<<<<

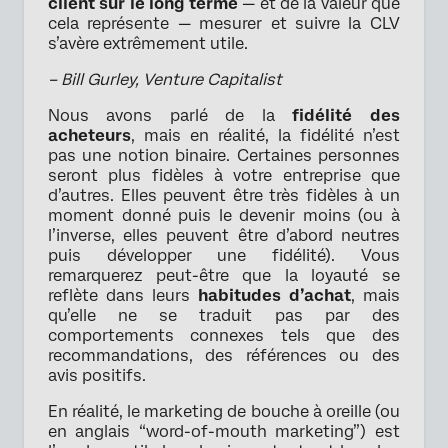
client sur le long terme
— et de la valeur que
cela représente — mesurer et suivre la CLV
s’avère extrêmement utile.
– Bill Gurley, Venture Capitalist
Nous avons parlé de la
fidélité des
acheteurs
, mais en réalité, la fidélité n’est
pas une notion binaire. Certaines personnes
seront plus fidèles à votre entreprise que
d’autres. Elles peuvent être très fidèles à un
moment donné puis le devenir moins (ou à
l’inverse, elles peuvent être d’abord neutres
puis développer une fidélité). Vous
remarquerez peut-être que la loyauté se
reflète dans leurs
habitudes d’achat
, mais
qu’elle ne se traduit pas par des
comportements connexes tels que des
recommandations, des références ou des
avis positifs.
En réalité, le marketing de bouche à oreille (ou
en anglais “word-of-mouth marketing”) est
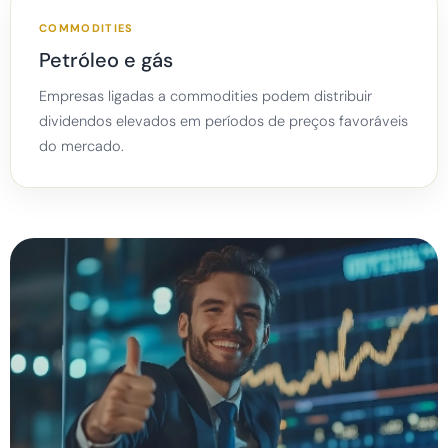
COMMODITIES
Petróleo e gás
Empresas ligadas a commodities podem distribuir
dividendos elevados em períodos de preços favoráveis
do mercado.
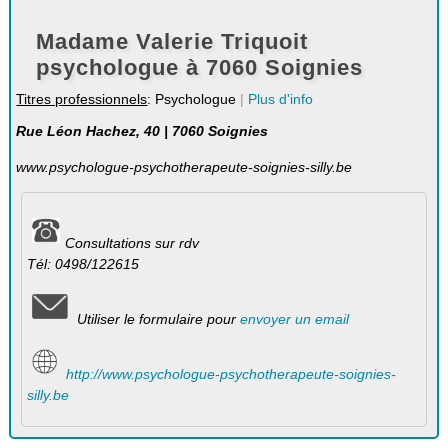
Madame Valerie Triquoit
psychologue à 7060 Soignies
Titres professionnels
: Psychologue
|
Plus d'info
Rue Léon Hachez, 40 | 7060 Soignies
www.psychologue-psychotherapeute-soignies-silly.be
Consultations sur rdv
Tél: 0498/122615
Utiliser le formulaire pour
envoyer un email
http://www.psychologue-psychotherapeute-soignies-
silly.be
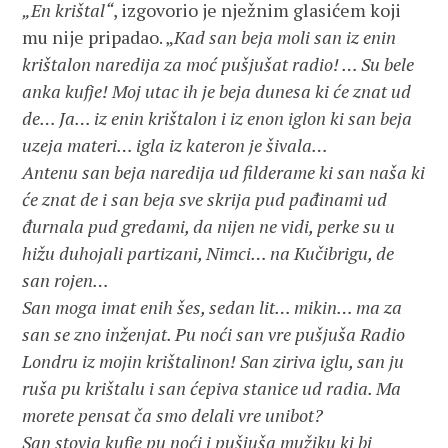
„En krištal“
, izgovorio je nježnim glasićem koji
mu nije pripadao. „
Kad san beja moli san iz enin
krištalon naredija za moć pušjušat radio! … Su bele
anka kufje! Moj utac ih je beja dunesa ki će znat ud
de… Ja… iz enin krištalon i iz enon iglon ki san beja
uzeja materi… igla iz kateron je šivala…
Antenu san beja naredija ud filderame ki san naša ki
će znat de i san beja sve skrija pud pađinami ud
đurnala pud gredami, da nijen ne vidi, perke su u
hižu duhojali partizani, Nimci… na Kučibrigu, de
san rojen…
San moga imat enih šes, sedan lit… mikin… ma za
san se zno inženjat. Pu noći san vre pušjuša Radio
Londru iz mojin krištalinon! San ziriva iglu, san ju
ruša pu krištalu i san ćepiva stanice ud radia. Ma
morete pensat ča smo delali vre unibot?
San stovja kufje pu noći i pušjuša mužiku ki bi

>>>>

§ **Request**
Please give the text lines from the start of the items through the line that contains "la fidélité n’est" as a JSON list of strings, one string per line, leaving out blank lines and the pictures.

§ **Written solution**
[
  "client sur le long terme",
  "— et de la valeur que",
  "cela représente — mesurer et suivre la CLV",
  "s’avère extrêmement utile.",
  "– Bill Gurley, Venture Capitalist",
  "Nous avons parlé de la",
  "fidélité des",
  "acheteurs",
  ", mais en réalité, la fidélité n’est"
]